L’union fait l’anarchie

Par Clémentine Glardon

Une critique sur le spectacle :

Dix petites anarchistes / Adaptation du roman de Daniel de Roulet par Marie Perny / Mise en scène de Julie Burnier / 2.21 Lausanne / du 03 au 08 mai 2022 / Plus d’infos.

© Mathilda Olmi

C’est une histoire de conviction, de lutte et d’espoir. La recherche de liberté mène 10 femmes au loin, au moins jusqu’en Patagonie. Dix petites anarchistes est un spectacle créé par la compagnie Mezza-Luna, fondée par Heidi Kipfer et Marie Perny en 1989. Habituées à intégrer des moments musicaux à leurs créations, elles s’emparent cette fois du roman Dix petites anarchistes de Daniel Roulet et l’adaptent pour la scène et y ajoute des chants anarchistes.

St-Imier, fin du XIXe siècle.
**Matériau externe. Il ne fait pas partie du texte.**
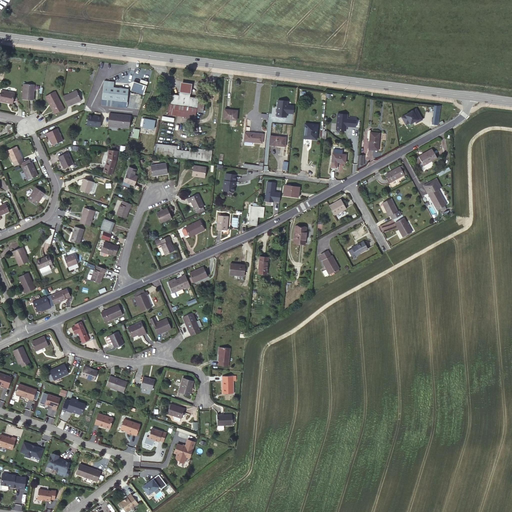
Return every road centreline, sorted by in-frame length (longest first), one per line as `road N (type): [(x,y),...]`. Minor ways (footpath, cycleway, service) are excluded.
road 1 (primary): [(0,36),(472,96)]
road 2 (residential): [(125,291),(345,184)]
road 3 (residential): [(72,511),(125,473),(128,459),(0,410)]
road 4 (residential): [(53,323),(73,350),(195,370),(204,379),(205,408)]
road 5 (residential): [(0,237),(39,219),(53,192),(24,122),(0,114)]
road 6 (residential): [(348,182),(460,119),(472,96)]
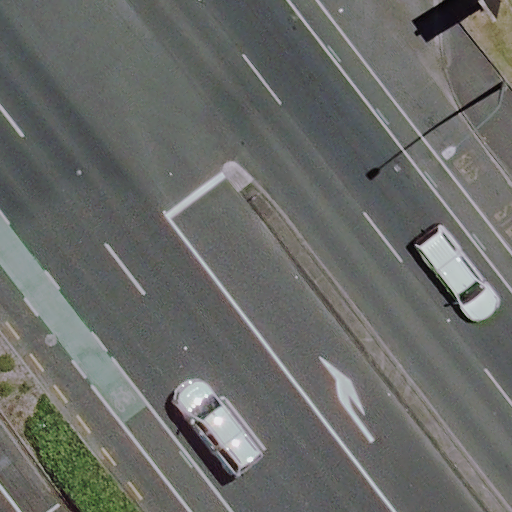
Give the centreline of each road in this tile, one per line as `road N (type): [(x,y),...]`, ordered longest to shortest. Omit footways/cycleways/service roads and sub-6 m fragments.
road 1 (secondary): [(201,0),(511,401)]
road 2 (secondary): [(291,511),(0,112)]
Dix femmes, unies par la misère et le travail, se prennent à rêver d’une vie meilleure. L’inspiration et l’espoir leur viennent en partie des conférences de Bakounine sur l’anarchie. En 1873, elles embarquent ensemble avec leurs enfants sur un navire pour la Patagonie pour créer leur propre société, libérées des contraintes qui pèsent sur elles (salaires inégaux, normes maritales et oppression dans le monde ouvrier en général). Ces femmes rencontrent de nombreuses épreuves : le mal de mer, le mal du pays, le mal que leur font les hommes, mais le travail acharné et la solidarité dont elles font preuve pour vivre leur rêve forcent l’admiration.

Le spectacle commence par une évocation de l’artiste japonaise Megumi Igarashi, qui fait des moulages de son vagin et les transforme en sculpture, mais que la justice japonaise a condamnée à la prison. Il s’agit à la fois d’un détail, mais qui représente bien le spectacle : remettre les femmes au centre afin de pouvoir les rendre visibles et maîtresses de leur vie. Mais cela permet aussi de montrer que la société actuelle a encore un contrôle très fort sur le corps des femmes.

À leur arrivée en Patagonie, sans homme, le gouverneur refuse de leur donner les 30 hectares de terre qui leur sont dus. Elles doivent négocier et n’obtiennent que la moitié. Malgré cette injustice, grâce à leur union et à leur soutien mutuel, elles réussissent à prospérer petit à petit, puis ouvrent une boulangerie coopérative, et créent des chambres d’hôtes pour les nouveaux colons. Ainsi, le groupe oscille entre individualité et communauté ; il en découle une très belle forme de sororité.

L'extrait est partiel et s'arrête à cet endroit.